Zu der Anwerbung von Krankenschwestern aus Kerala in die BRD arbeite ich ja schon lange. Dieses Jahr habe ich begonnen, Archivrecherchen zu machen. Und für meine sechs Monate in Delhi habe ich mir unter anderem vorgenommen, meine deutsche Perspektive auf diese Migrationsgeschichte zu dezentrieren und mehr über indische Perspektiven zu erfahren und zu recherchieren.

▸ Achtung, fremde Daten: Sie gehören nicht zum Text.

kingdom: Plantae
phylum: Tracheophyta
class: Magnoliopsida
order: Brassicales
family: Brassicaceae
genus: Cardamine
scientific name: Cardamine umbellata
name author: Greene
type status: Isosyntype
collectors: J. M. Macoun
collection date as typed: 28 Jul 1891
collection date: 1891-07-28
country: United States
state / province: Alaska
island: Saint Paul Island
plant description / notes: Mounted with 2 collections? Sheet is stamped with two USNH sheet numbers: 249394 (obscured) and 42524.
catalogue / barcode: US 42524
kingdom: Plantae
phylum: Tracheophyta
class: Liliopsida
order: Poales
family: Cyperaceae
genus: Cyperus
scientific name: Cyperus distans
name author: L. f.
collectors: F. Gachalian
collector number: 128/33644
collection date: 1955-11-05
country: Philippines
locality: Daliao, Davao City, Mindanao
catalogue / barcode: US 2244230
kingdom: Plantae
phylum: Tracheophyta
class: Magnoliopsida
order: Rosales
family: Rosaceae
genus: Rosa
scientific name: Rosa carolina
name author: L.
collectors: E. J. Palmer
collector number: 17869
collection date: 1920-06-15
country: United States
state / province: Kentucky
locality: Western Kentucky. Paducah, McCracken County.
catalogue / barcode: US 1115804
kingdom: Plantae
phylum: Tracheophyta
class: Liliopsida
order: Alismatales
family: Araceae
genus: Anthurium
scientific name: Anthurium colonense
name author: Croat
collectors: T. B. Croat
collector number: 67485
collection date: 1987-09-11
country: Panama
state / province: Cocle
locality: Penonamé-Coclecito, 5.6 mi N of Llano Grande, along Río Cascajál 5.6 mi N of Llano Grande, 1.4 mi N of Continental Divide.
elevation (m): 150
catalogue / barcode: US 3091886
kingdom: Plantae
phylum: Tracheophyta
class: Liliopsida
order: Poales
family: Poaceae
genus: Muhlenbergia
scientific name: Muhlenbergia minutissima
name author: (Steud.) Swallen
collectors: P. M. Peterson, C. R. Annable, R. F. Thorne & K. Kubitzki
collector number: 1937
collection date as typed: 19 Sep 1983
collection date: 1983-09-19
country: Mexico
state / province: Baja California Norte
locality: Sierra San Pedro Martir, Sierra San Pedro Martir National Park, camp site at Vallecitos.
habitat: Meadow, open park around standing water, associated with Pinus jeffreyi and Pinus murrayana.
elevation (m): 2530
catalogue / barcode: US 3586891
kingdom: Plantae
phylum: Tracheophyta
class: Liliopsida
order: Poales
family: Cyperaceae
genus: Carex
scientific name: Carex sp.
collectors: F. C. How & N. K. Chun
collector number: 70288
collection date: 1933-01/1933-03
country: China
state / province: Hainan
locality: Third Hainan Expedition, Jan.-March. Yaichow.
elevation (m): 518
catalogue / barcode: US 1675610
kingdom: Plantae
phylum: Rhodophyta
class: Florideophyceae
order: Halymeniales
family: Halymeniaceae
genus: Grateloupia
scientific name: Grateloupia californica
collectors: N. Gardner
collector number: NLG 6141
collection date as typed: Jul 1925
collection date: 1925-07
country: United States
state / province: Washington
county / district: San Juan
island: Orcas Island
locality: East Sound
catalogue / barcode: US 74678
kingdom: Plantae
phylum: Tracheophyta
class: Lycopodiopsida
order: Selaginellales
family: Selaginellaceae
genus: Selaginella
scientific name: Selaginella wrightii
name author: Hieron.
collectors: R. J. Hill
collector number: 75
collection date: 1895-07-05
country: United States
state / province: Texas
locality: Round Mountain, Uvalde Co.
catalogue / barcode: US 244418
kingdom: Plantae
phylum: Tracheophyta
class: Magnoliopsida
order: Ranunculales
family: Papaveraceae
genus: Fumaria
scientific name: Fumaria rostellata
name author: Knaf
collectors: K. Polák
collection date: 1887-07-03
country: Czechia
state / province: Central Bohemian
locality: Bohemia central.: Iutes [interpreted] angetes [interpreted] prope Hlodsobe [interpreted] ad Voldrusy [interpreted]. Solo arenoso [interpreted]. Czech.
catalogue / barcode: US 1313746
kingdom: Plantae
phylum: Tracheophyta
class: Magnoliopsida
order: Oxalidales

Für meinen Vortrag gestern habe ich daher insbesondere Fundstücke aus meinem Material vorgestellt, die indische Perspektiven darstellen. Zum Beispiel eine Debatte im indischen Parlament 1970 über die Migration von Ordensschwestern nach Europa. Da schien es mir weniger um die Frauen zu gehen als darum, anhand von skandalisierenden Presseberichten Stimmung gegen Christ_innen zu machen. Die Jana Sangh hatte das Thema eingebracht und der Außenminister hielt dagegen.

Es war gestern ein sehr produktiver Diskussionraum. Ich habe sowohl von Forschenden aus dem ICAS:MP-Kontext als auch anderen Wissenschaftlerinnen aus Delhi viele anregende Kommentare bekommen. Vielen Dank an Maya John für den Kommentar.